Hablando de multas, ayer fui multada en la carretera por unos agentes muy serios que me obligaron a hacer maniobras peligrosas en el tráfico de entrada a la ciudad hasta colocarme sobre un trazado en forma de raqueta en medio de la calzada (ahora entiendo al fin para qué sirve). Yo regresaba contenta de una entrevista con un señor talentoso y apacible que vive rodeado de pinturas, perros y gatos, y éstos no me habían atacado. El señor y yo disertamos, entre otros asuntos, sobre el verdadero significado de “extravagancia” y entonces se desató una tormenta. La penumbra de la sala la hacía confesionario. Olía a aguja de pino, a lavanda y a tierra mojada por las primeras gotas de lluvia. Le dije al señor que a mí el presente me huele a apocalipsis. Se mostró completamente de acuerdo conmigo y me confesó que él teme decirlo en público porque le llaman agorero.

El recreo del lñider que lanza bombas al sol

“Cierto”, respondí. Pero ahí afuera están pasando cosas. Hay un país que se ha retirado de un acuerdo internacional de protección del medio ambiente y nos va a atufar sin mala conciencia. Otro que se divierte lanzando pepinazos nucleares (de ensayo, pero pepinazos) cada poco para amedrentar y reírse mucho con cara de idiota. Hay unos pirados que se ponen cinturones explosivos y se suben a una furgoneta para estamparse contra gente de bien que transita las ciudades. Hay un narcisismo agudo que nos está convirtiendo en niños mimados en busca del aplauso de todos, y en frustados con rabieta cuando no lo conseguimos. Hay líderes mediocres que se llenan la boca de palabrería sin fuste. Hay trepas que preparan su asalto en las cocinas haciendo ruido con los cacharros. Hay Telediarios que desperdician dos preciosos minutos hablando del lenguaje del abanico, esa chorrada decimonónica. Hay futbolistas multimillonarios sospechosos que tangar al fisco que además se ponen chulos y amenazan con irse del club porque se sienten maltratados.
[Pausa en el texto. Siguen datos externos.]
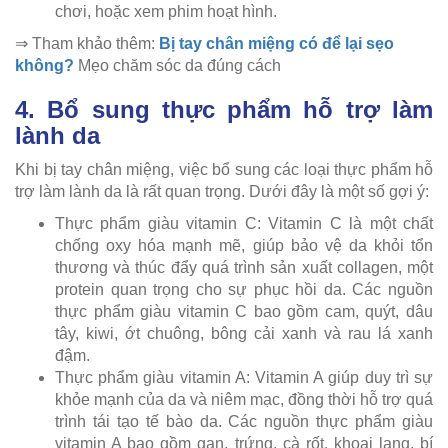
chơi, hoặc xem phim hoạt hình.
⇒ Tham khảo thêm:
Bị tay chân miệng có để lại sẹo
không?
Mẹo chăm sóc da đúng cách
4. Bổ sung thực phẩm hỗ trợ làm
lành da
Khi bị tay chân miệng, việc bổ sung các loại thực phẩm hỗ
trợ làm lành da là rất quan trọng. Dưới đây là một số gợi ý:
Thực phẩm giàu vitamin C: Vitamin C là một chất
chống oxy hóa mạnh mẽ, giúp bảo vệ da khỏi tổn
thương và thúc đẩy quá trình sản xuất collagen, một
protein quan trọng cho sự phục hồi da. Các nguồn
thực phẩm giàu vitamin C bao gồm cam, quýt, dâu
tây, kiwi, ớt chuông, bông cải xanh và rau lá xanh
đậm.
Thực phẩm giàu vitamin A: Vitamin A giúp duy trì sự
khỏe mạnh của da và niêm mạc, đồng thời hỗ trợ quá
trình tái tạo tế bào da. Các nguồn thực phẩm giàu
vitamin A bao gồm gan, trứng, cà rốt, khoai lang, bí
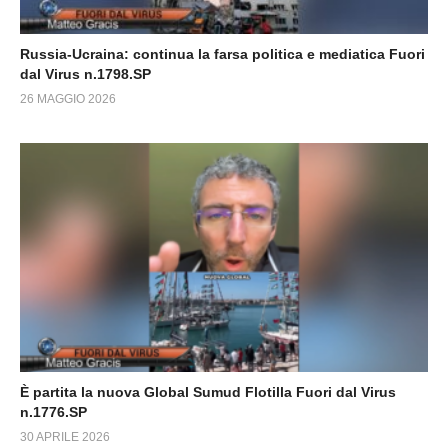
Russia-Ucraina: continua la farsa politica e mediatica Fuori
dal Virus n.1798.SP
26 MAGGIO 2026
È partita la nuova Global Sumud Flotilla Fuori dal Virus
n.1776.SP
30 APRILE 2026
Hay gente buena, y noble, y lista, que no se adorna y pedalea. Y hay una cosa muy útil y gratis que es el silencio. El vacío para poner cada ruido en su sitio y buscar la esencia de lo que para cada uno es importante. Y que te pongan una multa no es tan importante como para llenarte de ira en una tarde en la que volviste a casa sintiendo aún el calor en la piel de una conversación nutritiva. En un cuarto con vistas a un pinar que olía a bendición del cielo. Y el señor lo ha hecho todo, y ha recibido premios. Y es de una humildad apabullante. Tanto como la ternura del gesto con el que me despidió en la puerta: “Vuelve cuando quieras”. Ojalá.